When I was a young musician first learning to play jazz, it seemed to me an incredibly free, beautiful, yet altogether mysterious form of expression. I would listen and wonder to myself: “How do they know which notes to play?” But in spite of the mystery, I could hear shapes and order and form. It made sense; in fact, it sounded to me like its own kind of language. Indeed, when listening to other kinds of music (classical, rock, blues, etc), it was obvious that each of them was distinct in its own special way. They each had their own “vocabulary”. They used all the same notes, but in very different ways and combinations, so that you could hear not only the personality of the musical style, but even of the individual musicians themselves. The “jazz” of John Coltrane is as immediately recognizable as the “classical” music of Beethoven. They each have their own language, their own voice.
How did they get there? Hearing a discernible language was one thing, but learning to speak it was another. Nonetheless, I managed to learn the way most jazz musicians do, through a process of imitation, assimilation, and ultimately innovation. That is to say, I had to start by mimicking what someone else had played, one laborious note at a time. Each song, each individual musician, had a different voice, and as I learned to play what they were playing and assimilate it all together, I eventually began to develop my own voice. I learned to speak “jazz”.
The Psalms help us learn to praise God by giving us a vocabulary for it. The beauty of this is the way it shapes our affections, our emotions, our mind, our heart. The Psalms give full voice to the entire range of human experience, but they are constantly driving and plowing that experience into God. I remember early in my Christian life, thinking to myself, “I should be able to tell God that I love him,” and yet feeling that it would have been insincere and hence untrue of me to do so. Yet as I learned to pray through the Psalms, they gave me a vocabulary for praising and loving God that ended up being the medium through which my love for him became real. Although I started with “imitation”, that eventually helped me to internalize what I was praying, and the more I did that, the more it became ingrained into the vocabulary of my soul, so that in less premeditated moments, when a situation in life would just hit me, what came out of my heart was what I had been plowing into it for weeks and months: the Psalms.

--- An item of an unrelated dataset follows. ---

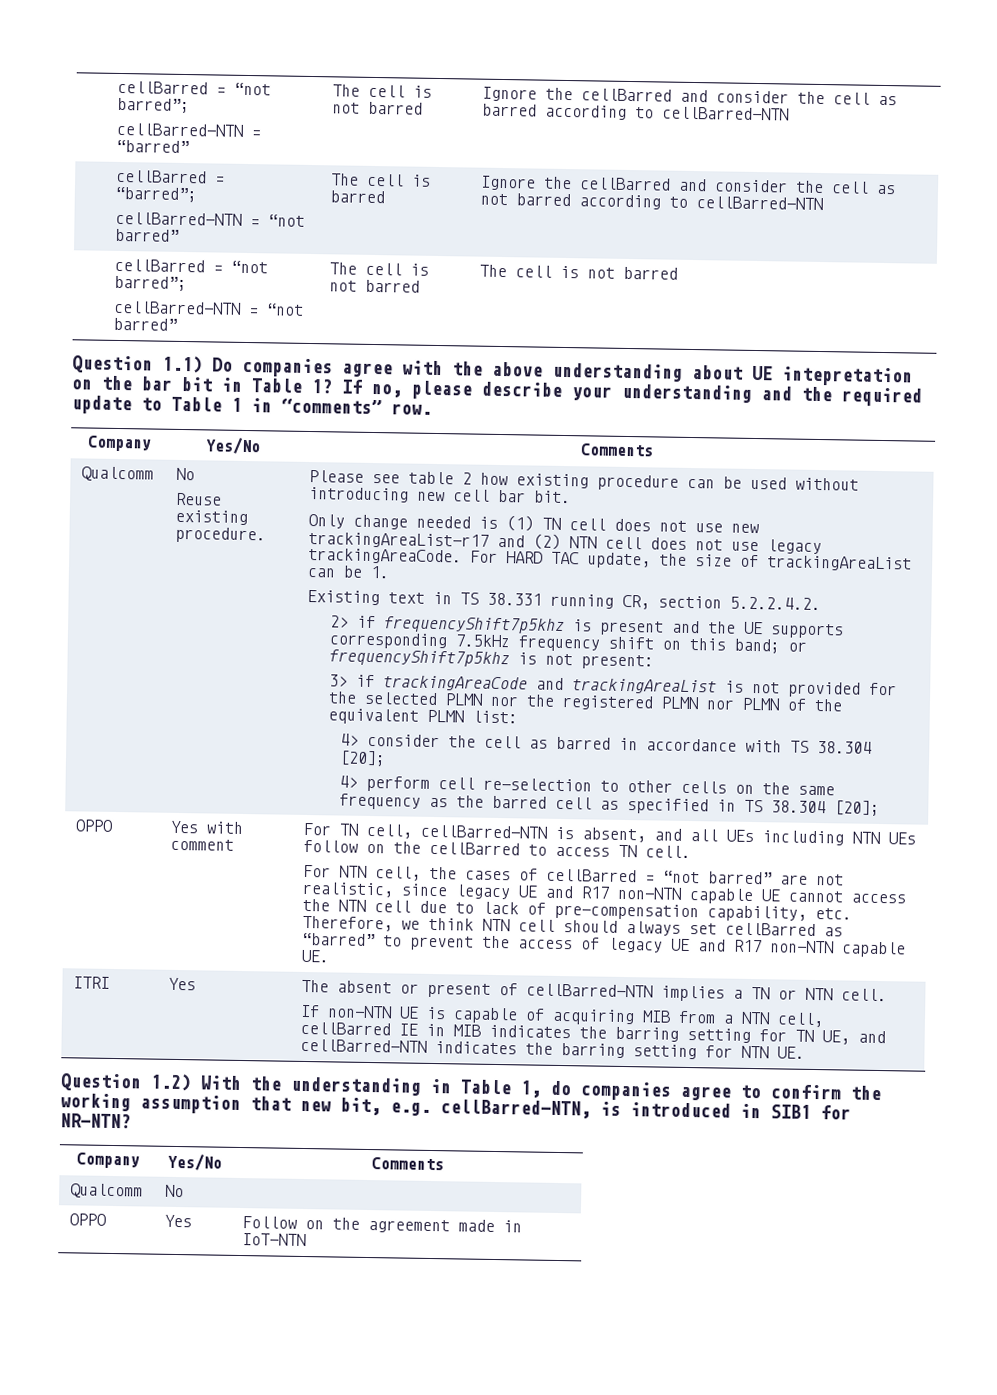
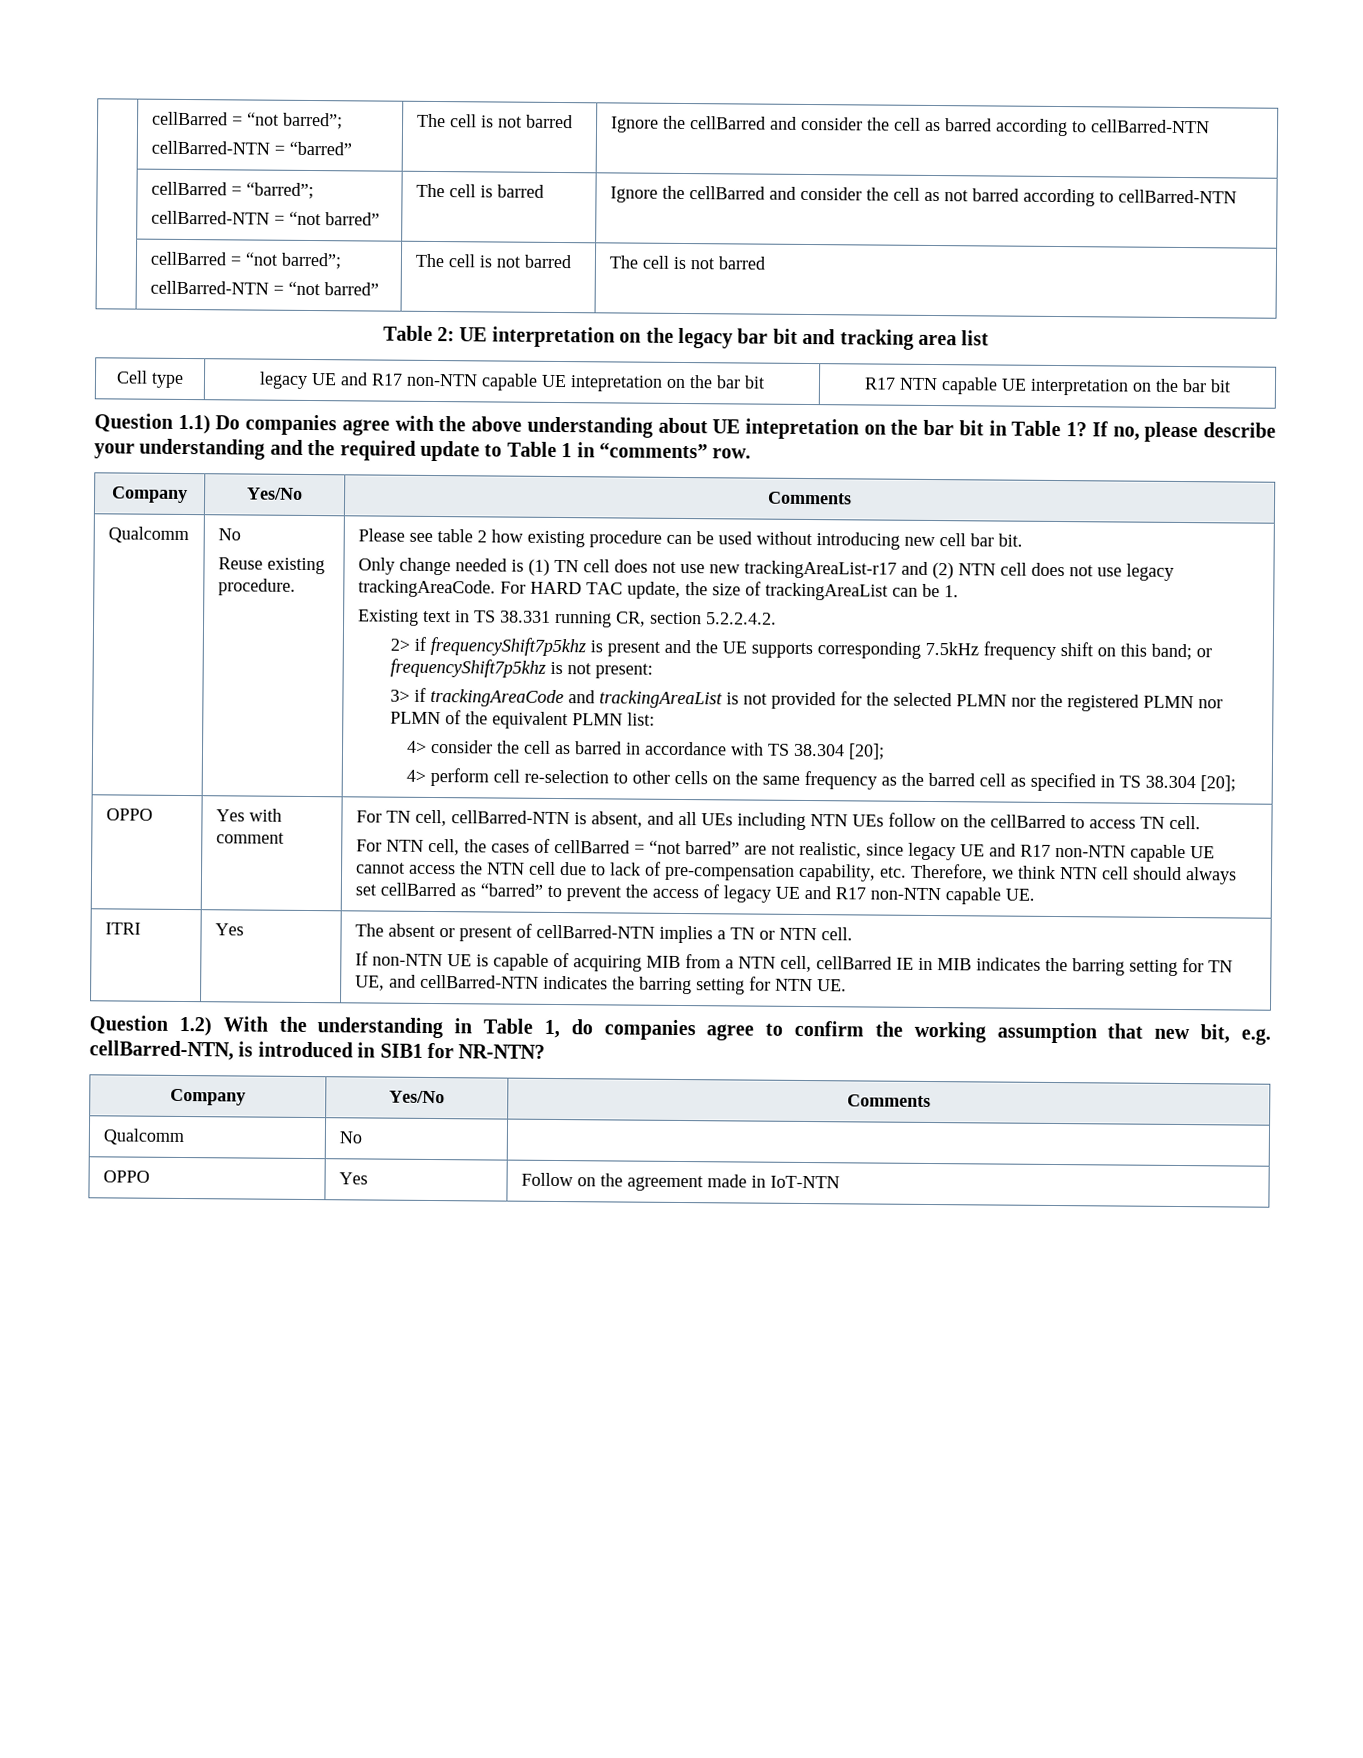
(679, 273) none -> [382,325,990,350] [116,370,184,388] [259,371,765,392] [864,377,1231,396] // Table 2: UE interpretation on the legacy bar bit and tracking area list // Cell type | legacy UE and R17 non-NTN capable UE intepretation on the bar bit | R17 NTN capable UE interpretation on the bar bit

But it wasn’t necessarily any particular Psalm. It wasn’t like I was learning memory verses from the Bible to be rehearsed at will (although that is a good thing, too). I was learning to speak Psalm-ese. They have just become a part of who I am in and before God. And although the number of words are finite, the depth of meaning and application is infinite. This means that I will always be in the cycle of imitation and assimilation, with occasional moments where the Psalms pray me, instead of me praying them. Once in a while, innovation happens. But I believe that at those moments, I am an instrument in God’s hands, and that he is the great Innovator. Bless the Lord, O my soul, and all that is within me, bless his holy name!